LISTED ENTRIES -
#####
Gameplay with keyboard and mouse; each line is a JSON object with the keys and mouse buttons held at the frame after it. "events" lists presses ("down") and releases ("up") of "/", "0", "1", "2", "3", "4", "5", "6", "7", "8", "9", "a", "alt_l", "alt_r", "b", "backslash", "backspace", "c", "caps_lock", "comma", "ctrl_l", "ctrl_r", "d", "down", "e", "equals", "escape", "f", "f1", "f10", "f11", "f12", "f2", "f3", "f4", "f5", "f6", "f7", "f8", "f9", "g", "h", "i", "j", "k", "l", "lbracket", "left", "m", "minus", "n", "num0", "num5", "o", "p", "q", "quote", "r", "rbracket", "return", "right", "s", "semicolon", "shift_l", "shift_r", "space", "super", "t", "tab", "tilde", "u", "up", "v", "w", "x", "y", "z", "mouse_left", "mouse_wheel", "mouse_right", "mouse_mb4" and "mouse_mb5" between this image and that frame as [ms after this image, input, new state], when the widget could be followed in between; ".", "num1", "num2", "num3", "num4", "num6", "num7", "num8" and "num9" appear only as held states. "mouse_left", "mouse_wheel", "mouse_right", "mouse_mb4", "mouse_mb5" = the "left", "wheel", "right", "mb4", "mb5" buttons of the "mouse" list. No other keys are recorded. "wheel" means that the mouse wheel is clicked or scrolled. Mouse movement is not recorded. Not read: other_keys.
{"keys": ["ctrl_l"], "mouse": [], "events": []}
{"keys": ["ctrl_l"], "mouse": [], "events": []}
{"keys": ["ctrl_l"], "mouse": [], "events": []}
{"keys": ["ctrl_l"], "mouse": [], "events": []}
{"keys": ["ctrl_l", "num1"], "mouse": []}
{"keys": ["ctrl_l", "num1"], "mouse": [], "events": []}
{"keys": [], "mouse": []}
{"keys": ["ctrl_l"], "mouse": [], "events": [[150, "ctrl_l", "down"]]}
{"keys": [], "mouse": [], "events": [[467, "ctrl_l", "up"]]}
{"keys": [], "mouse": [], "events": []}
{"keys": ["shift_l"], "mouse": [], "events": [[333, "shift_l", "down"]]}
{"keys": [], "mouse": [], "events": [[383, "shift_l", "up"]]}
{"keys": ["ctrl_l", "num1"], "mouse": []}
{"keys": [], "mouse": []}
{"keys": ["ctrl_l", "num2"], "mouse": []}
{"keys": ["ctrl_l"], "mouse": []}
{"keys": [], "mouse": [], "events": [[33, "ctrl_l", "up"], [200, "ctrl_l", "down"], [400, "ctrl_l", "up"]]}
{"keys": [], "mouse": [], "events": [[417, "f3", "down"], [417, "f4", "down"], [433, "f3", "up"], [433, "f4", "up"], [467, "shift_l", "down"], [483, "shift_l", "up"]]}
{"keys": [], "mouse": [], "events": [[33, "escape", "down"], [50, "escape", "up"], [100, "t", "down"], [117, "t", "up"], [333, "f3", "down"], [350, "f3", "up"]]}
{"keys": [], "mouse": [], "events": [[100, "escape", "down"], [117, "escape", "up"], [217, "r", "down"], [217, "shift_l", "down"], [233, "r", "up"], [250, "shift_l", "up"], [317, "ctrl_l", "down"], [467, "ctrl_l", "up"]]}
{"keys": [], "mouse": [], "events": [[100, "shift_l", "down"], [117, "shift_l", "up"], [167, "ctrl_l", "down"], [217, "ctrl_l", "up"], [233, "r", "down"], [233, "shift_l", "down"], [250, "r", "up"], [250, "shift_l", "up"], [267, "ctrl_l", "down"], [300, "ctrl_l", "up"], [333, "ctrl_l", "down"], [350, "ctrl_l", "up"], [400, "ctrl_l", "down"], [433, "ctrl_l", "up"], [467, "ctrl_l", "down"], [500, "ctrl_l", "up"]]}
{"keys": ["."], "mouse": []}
#####
PROBLEM TO WORK ON - Set the entries above down again, each one exactly as written.

RESULT OF THE EXERCISE -
Gameplay with keyboard and mouse; each line is a JSON object with the keys and mouse buttons held at the frame after it. "events" lists presses ("down") and releases ("up") of "/", "0", "1", "2", "3", "4", "5", "6", "7", "8", "9", "a", "alt_l", "alt_r", "b", "backslash", "backspace", "c", "caps_lock", "comma", "ctrl_l", "ctrl_r", "d", "down", "e", "equals", "escape", "f", "f1", "f10", "f11", "f12", "f2", "f3", "f4", "f5", "f6", "f7", "f8", "f9", "g", "h", "i", "j", "k", "l", "lbracket", "left", "m", "minus", "n", "num0", "num5", "o", "p", "q", "quote", "r", "rbracket", "return", "right", "s", "semicolon", "shift_l", "shift_r", "space", "super", "t", "tab", "tilde", "u", "up", "v", "w", "x", "y", "z", "mouse_left", "mouse_wheel", "mouse_right", "mouse_mb4" and "mouse_mb5" between this image and that frame as [ms after this image, input, new state], when the widget could be followed in between; ".", "num1", "num2", "num3", "num4", "num6", "num7", "num8" and "num9" appear only as held states. "mouse_left", "mouse_wheel", "mouse_right", "mouse_mb4", "mouse_mb5" = the "left", "wheel", "right", "mb4", "mb5" buttons of the "mouse" list. No other keys are recorded. "wheel" means that the mouse wheel is clicked or scrolled. Mouse movement is not recorded. Not read: other_keys.
{"keys": ["ctrl_l"], "mouse": [], "events": []}
{"keys": ["ctrl_l"], "mouse": [], "events": []}
{"keys": ["ctrl_l"], "mouse": [], "events": []}
{"keys": ["ctrl_l"], "mouse": [], "events": []}
{"keys": ["ctrl_l", "num1"], "mouse": []}
{"keys": ["ctrl_l", "num1"], "mouse": [], "events": []}
{"keys": [], "mouse": []}
{"keys": ["ctrl_l"], "mouse": [], "events": [[150, "ctrl_l", "down"]]}
{"keys": [], "mouse": [], "events": [[467, "ctrl_l", "up"]]}
{"keys": [], "mouse": [], "events": []}
{"keys": ["shift_l"], "mouse": [], "events": [[333, "shift_l", "down"]]}
{"keys": [], "mouse": [], "events": [[383, "shift_l", "up"]]}
{"keys": ["ctrl_l", "num1"], "mouse": []}
{"keys": [], "mouse": []}
{"keys": ["ctrl_l", "num2"], "mouse": []}
{"keys": ["ctrl_l"], "mouse": []}
{"keys": [], "mouse": [], "events": [[33, "ctrl_l", "up"], [200, "ctrl_l", "down"], [400, "ctrl_l", "up"]]}
{"keys": [], "mouse": [], "events": [[417, "f3", "down"], [417, "f4", "down"], [433, "f3", "up"], [433, "f4", "up"], [467, "shift_l", "down"], [483, "shift_l", "up"]]}
{"keys": [], "mouse": [], "events": [[33, "escape", "down"], [50, "escape", "up"], [100, "t", "down"], [117, "t", "up"], [333, "f3", "down"], [350, "f3", "up"]]}
{"keys": [], "mouse": [], "events": [[100, "escape", "down"], [117, "escape", "up"], [217, "r", "down"], [217, "shift_l", "down"], [233, "r", "up"], [250, "shift_l", "up"], [317, "ctrl_l", "down"], [467, "ctrl_l", "up"]]}
{"keys": [], "mouse": [], "events": [[100, "shift_l", "down"], [117, "shift_l", "up"], [167, "ctrl_l", "down"], [217, "ctrl_l", "up"], [233, "r", "down"], [233, "shift_l", "down"], [250, "r", "up"], [250, "shift_l", "up"], [267, "ctrl_l", "down"], [300, "ctrl_l", "up"], [333, "ctrl_l", "down"], [350, "ctrl_l", "up"], [400, "ctrl_l", "down"], [433, "ctrl_l", "up"], [467, "ctrl_l", "down"], [500, "ctrl_l", "up"]]}
{"keys": ["."], "mouse": []}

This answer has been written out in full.